* [What is being asked]: From the first line to the last, print the records exactly, leaving out the pictures.

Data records
━━━━━━━━━━━━━━━━━━━━━━━━━━━━━━
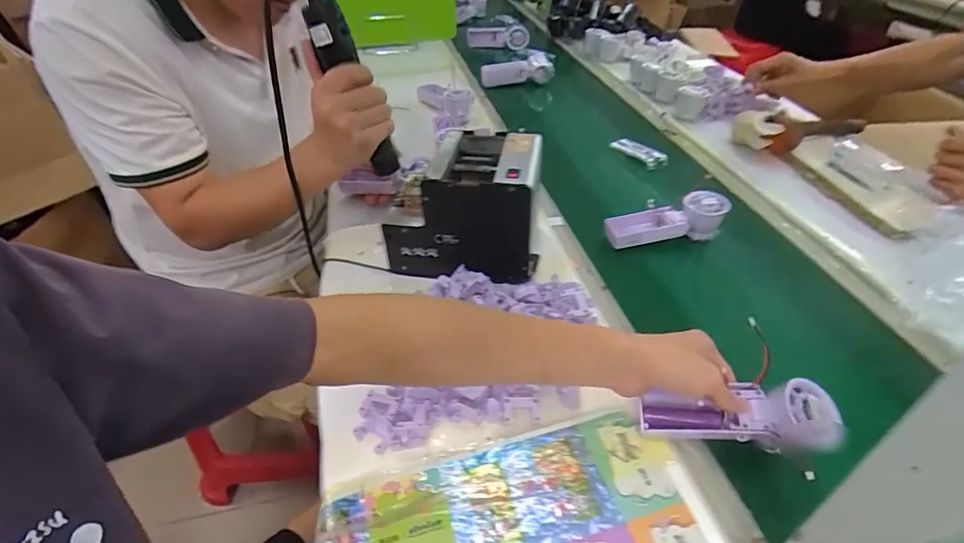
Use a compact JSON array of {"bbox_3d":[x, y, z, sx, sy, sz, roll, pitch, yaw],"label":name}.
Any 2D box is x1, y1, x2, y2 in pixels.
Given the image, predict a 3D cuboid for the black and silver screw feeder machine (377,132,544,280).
[{"bbox_3d":[-0.027,-0.088,0.627,0.181,0.139,0.149,1,40,0],"label":"black and silver screw feeder machine"}]

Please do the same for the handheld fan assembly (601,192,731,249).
[{"bbox_3d":[0.269,-0.068,0.719,0.172,0.053,0.056,-13,42,6],"label":"handheld fan assembly"}]

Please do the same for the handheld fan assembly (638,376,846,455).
[{"bbox_3d":[0.223,0.127,0.425,0.167,0.029,0.053,-2,42,6],"label":"handheld fan assembly"}]

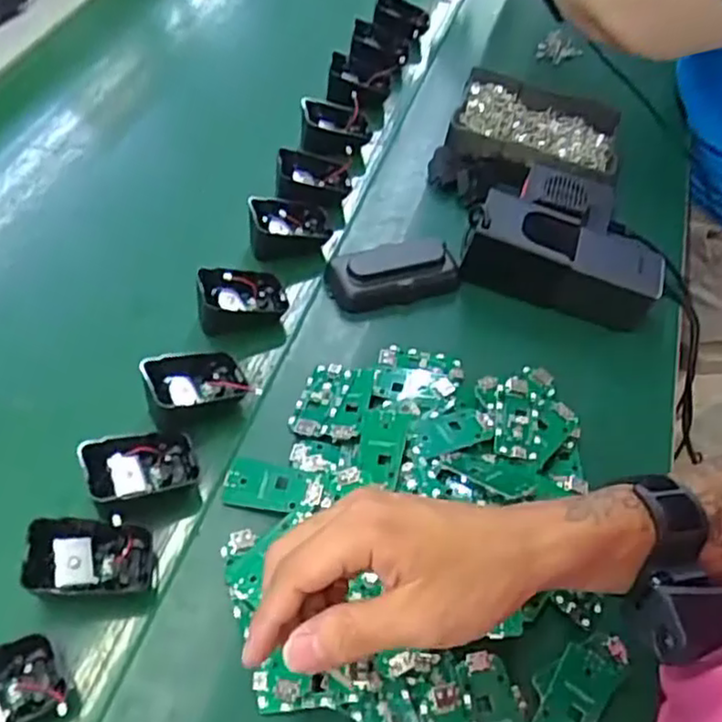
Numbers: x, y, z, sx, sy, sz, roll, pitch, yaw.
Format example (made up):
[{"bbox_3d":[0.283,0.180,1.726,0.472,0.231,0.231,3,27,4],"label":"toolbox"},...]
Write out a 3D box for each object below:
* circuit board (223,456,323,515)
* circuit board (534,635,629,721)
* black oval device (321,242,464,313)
[{"bbox_3d":[-0.057,0.081,0.460,0.062,0.007,0.030,13,54,4],"label":"circuit board"},{"bbox_3d":[0.128,0.190,0.411,0.031,0.006,0.080,36,59,20],"label":"circuit board"},{"bbox_3d":[0.027,-0.075,0.575,0.107,0.023,0.048,-12,56,-14],"label":"black oval device"}]

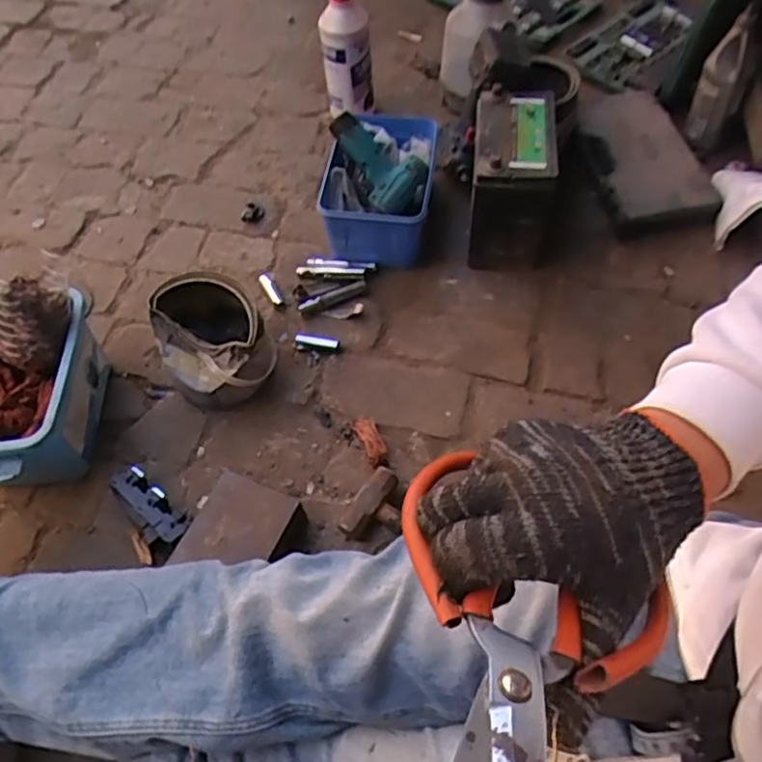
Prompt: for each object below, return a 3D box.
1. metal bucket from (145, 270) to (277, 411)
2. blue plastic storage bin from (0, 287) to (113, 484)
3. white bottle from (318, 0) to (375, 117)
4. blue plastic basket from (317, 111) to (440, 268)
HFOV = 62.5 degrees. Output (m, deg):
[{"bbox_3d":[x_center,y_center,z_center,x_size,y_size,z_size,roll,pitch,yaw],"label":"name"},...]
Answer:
[{"bbox_3d":[-0.242,-0.060,0.895,0.143,0.151,0.151,-1,58,2],"label":"metal bucket"},{"bbox_3d":[-0.490,0.030,0.860,0.180,0.133,0.249,-1,58,3],"label":"blue plastic storage bin"},{"bbox_3d":[-0.056,-0.529,1.046,0.080,0.221,0.064,-6,58,-1],"label":"white bottle"},{"bbox_3d":[-0.003,-0.306,1.003,0.162,0.157,0.188,6,59,6],"label":"blue plastic basket"}]

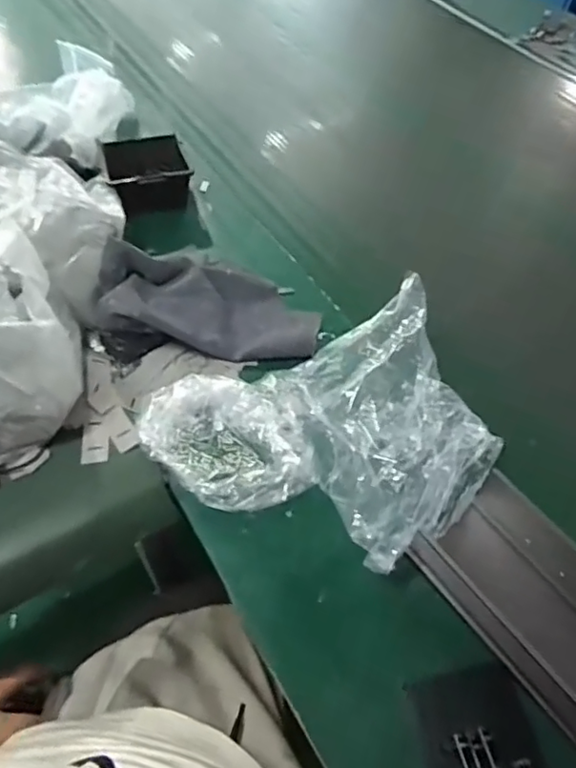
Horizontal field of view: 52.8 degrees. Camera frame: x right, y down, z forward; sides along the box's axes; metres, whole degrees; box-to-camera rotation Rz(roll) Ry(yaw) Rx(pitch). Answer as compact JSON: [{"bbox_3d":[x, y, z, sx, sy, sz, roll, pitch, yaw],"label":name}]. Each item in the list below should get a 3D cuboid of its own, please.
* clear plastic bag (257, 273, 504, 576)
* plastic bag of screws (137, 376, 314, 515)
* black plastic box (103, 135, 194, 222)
[{"bbox_3d":[0.104,0.034,0.587,0.197,0.087,0.238,-24,58,-22],"label":"clear plastic bag"},{"bbox_3d":[-0.060,0.056,0.578,0.164,0.042,0.134,-5,53,-10],"label":"plastic bag of screws"},{"bbox_3d":[-0.198,-0.300,0.818,0.109,0.062,0.128,-10,54,-14],"label":"black plastic box"}]

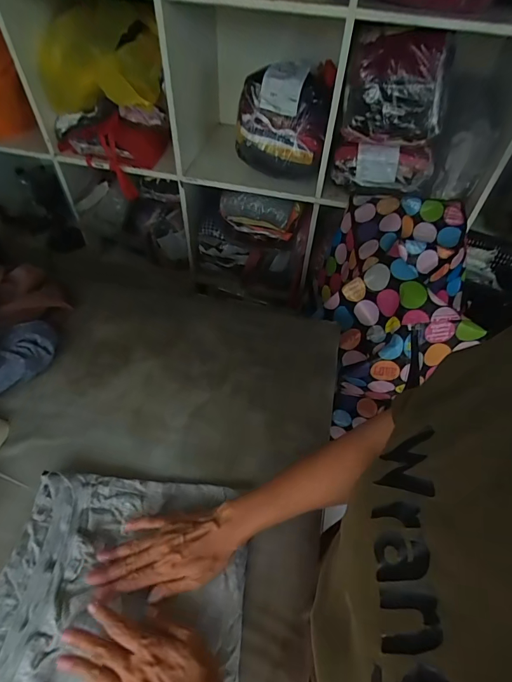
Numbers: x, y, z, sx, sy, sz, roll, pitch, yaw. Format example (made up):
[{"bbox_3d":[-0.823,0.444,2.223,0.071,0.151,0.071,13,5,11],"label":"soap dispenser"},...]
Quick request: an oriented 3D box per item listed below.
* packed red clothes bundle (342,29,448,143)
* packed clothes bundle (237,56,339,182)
[{"bbox_3d":[0.372,-0.664,0.982,0.236,0.211,0.184,19,53,12],"label":"packed red clothes bundle"},{"bbox_3d":[0.077,-0.637,1.080,0.243,0.236,0.203,6,52,2],"label":"packed clothes bundle"}]

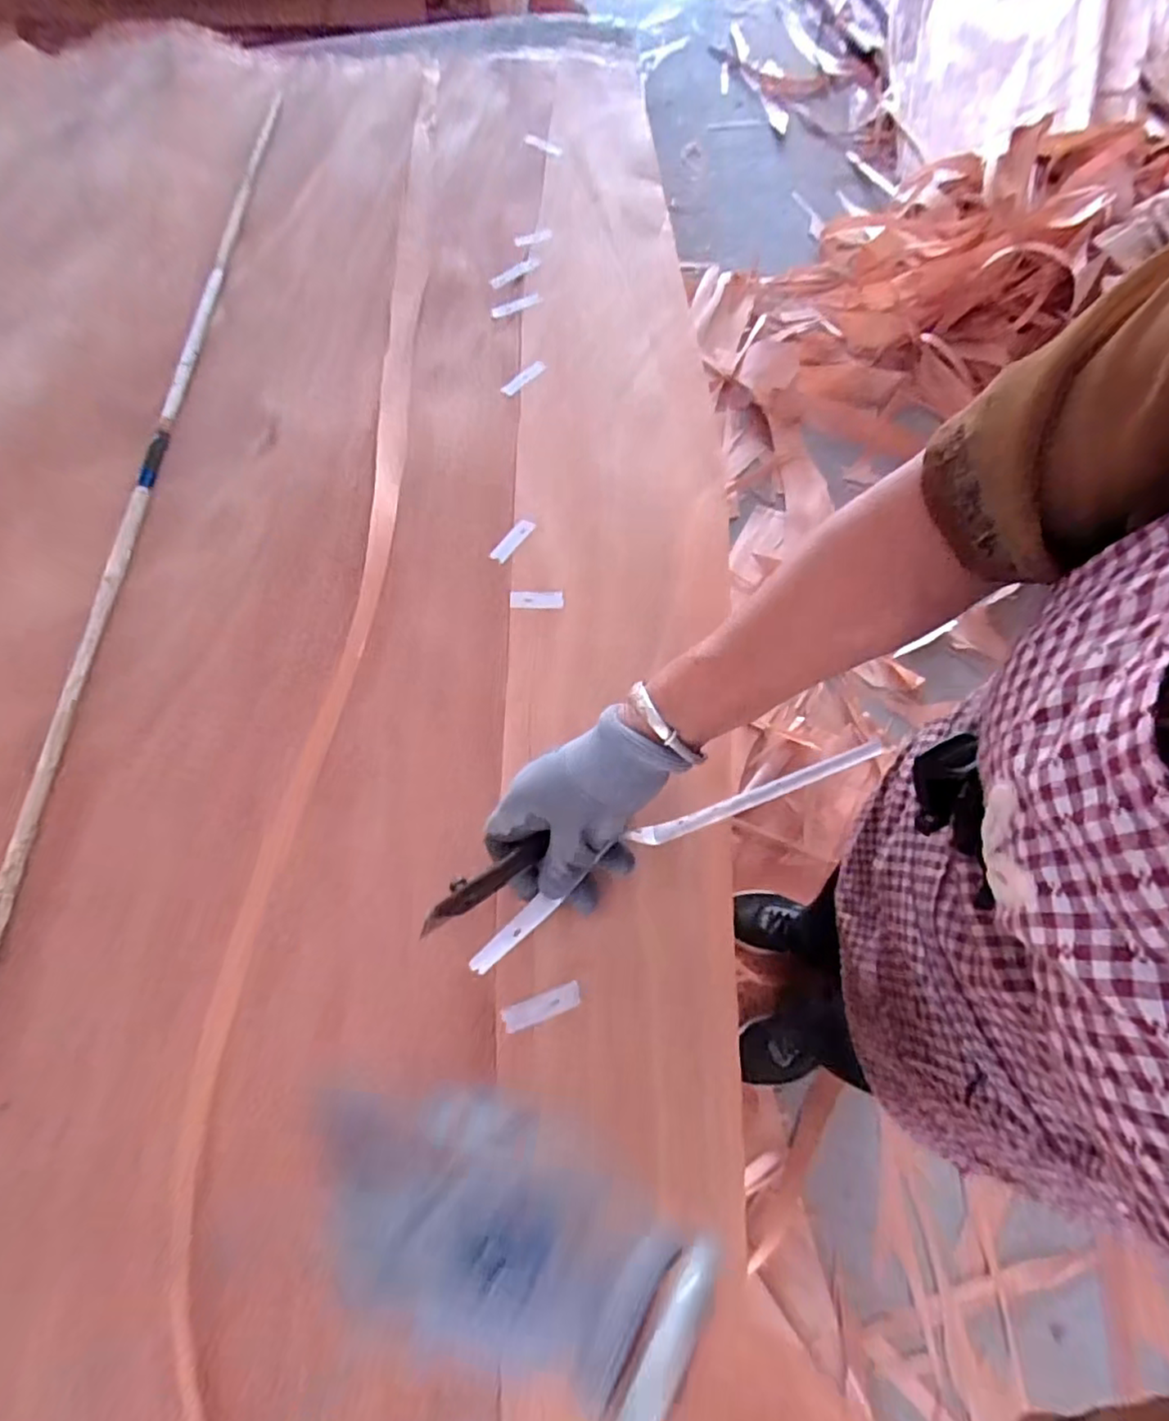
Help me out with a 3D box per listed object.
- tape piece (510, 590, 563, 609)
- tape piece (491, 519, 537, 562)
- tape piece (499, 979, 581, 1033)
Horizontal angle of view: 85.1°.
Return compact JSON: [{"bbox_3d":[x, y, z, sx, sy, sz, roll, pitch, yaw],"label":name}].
━━━━━━━━━━━━━━━━━━━━━━━━━━━━━━
* [Expected answer]:
Use a compact JSON array of {"bbox_3d":[x, y, z, sx, sy, sz, roll, pitch, yaw],"label":name}.
Any 2D box is x1, y1, x2, y2 in pixels.
Given the image, predict a 3D cuboid for the black and silver screw feeder machine (377,132,544,280).
[{"bbox_3d":[-0.027,-0.088,0.627,0.181,0.139,0.149,1,40,0],"label":"black and silver screw feeder machine"}]

Please do the same for the handheld fan assembly (601,192,731,249).
[{"bbox_3d":[0.269,-0.068,0.719,0.172,0.053,0.056,-13,42,6],"label":"handheld fan assembly"}]

Please do the same for the handheld fan assembly (638,376,846,455).
[{"bbox_3d":[0.223,0.127,0.425,0.167,0.029,0.053,-2,42,6],"label":"handheld fan assembly"}]

Numbers: x, y, z, sx, sy, sz, roll, pitch, yaw.
Format example (made up):
[{"bbox_3d":[0.283,0.180,1.726,0.472,0.231,0.231,3,27,4],"label":"toolbox"},...]
Write out a 3D box for each object below:
* circuit board (223,456,323,515)
* circuit board (534,635,629,721)
* black oval device (321,242,464,313)
[{"bbox_3d":[-0.057,0.081,0.460,0.062,0.007,0.030,13,54,4],"label":"circuit board"},{"bbox_3d":[0.128,0.190,0.411,0.031,0.006,0.080,36,59,20],"label":"circuit board"},{"bbox_3d":[0.027,-0.075,0.575,0.107,0.023,0.048,-12,56,-14],"label":"black oval device"}]

Prompt: for each object below, return a 3D box.
1. metal bucket from (145, 270) to (277, 411)
2. blue plastic storage bin from (0, 287) to (113, 484)
3. white bottle from (318, 0) to (375, 117)
4. blue plastic basket from (317, 111) to (440, 268)
HFOV = 62.5 degrees. Output (m, deg):
[{"bbox_3d":[x_center,y_center,z_center,x_size,y_size,z_size,roll,pitch,yaw],"label":"name"},...]
Answer:
[{"bbox_3d":[-0.242,-0.060,0.895,0.143,0.151,0.151,-1,58,2],"label":"metal bucket"},{"bbox_3d":[-0.490,0.030,0.860,0.180,0.133,0.249,-1,58,3],"label":"blue plastic storage bin"},{"bbox_3d":[-0.056,-0.529,1.046,0.080,0.221,0.064,-6,58,-1],"label":"white bottle"},{"bbox_3d":[-0.003,-0.306,1.003,0.162,0.157,0.188,6,59,6],"label":"blue plastic basket"}]

Horizontal field of view: 52.8 degrees. Camera frame: x right, y down, z forward; sides along the box's axes; metres, whole degrees; box-to-camera rotation Rz(roll) Ry(yaw) Rx(pitch). Answer as compact JSON: [{"bbox_3d":[x, y, z, sx, sy, sz, roll, pitch, yaw],"label":name}]. Each item in the list below should get a 3D cuboid of its own, please.
* clear plastic bag (257, 273, 504, 576)
* plastic bag of screws (137, 376, 314, 515)
* black plastic box (103, 135, 194, 222)
[{"bbox_3d":[0.104,0.034,0.587,0.197,0.087,0.238,-24,58,-22],"label":"clear plastic bag"},{"bbox_3d":[-0.060,0.056,0.578,0.164,0.042,0.134,-5,53,-10],"label":"plastic bag of screws"},{"bbox_3d":[-0.198,-0.300,0.818,0.109,0.062,0.128,-10,54,-14],"label":"black plastic box"}]

Numbers: x, y, z, sx, sy, sz, roll, pitch, yaw. Format example (made up):
[{"bbox_3d":[-0.823,0.444,2.223,0.071,0.151,0.071,13,5,11],"label":"soap dispenser"},...]
Quick request: an oriented 3D box per item listed below.
* packed red clothes bundle (342,29,448,143)
* packed clothes bundle (237,56,339,182)
[{"bbox_3d":[0.372,-0.664,0.982,0.236,0.211,0.184,19,53,12],"label":"packed red clothes bundle"},{"bbox_3d":[0.077,-0.637,1.080,0.243,0.236,0.203,6,52,2],"label":"packed clothes bundle"}]

Help me out with a 3D box per listed object.
- tape piece (510, 590, 563, 609)
- tape piece (491, 519, 537, 562)
- tape piece (499, 979, 581, 1033)
Horizontal angle of view: 85.1°.
Return compact JSON: [{"bbox_3d":[x, y, z, sx, sy, sz, roll, pitch, yaw],"label":name}].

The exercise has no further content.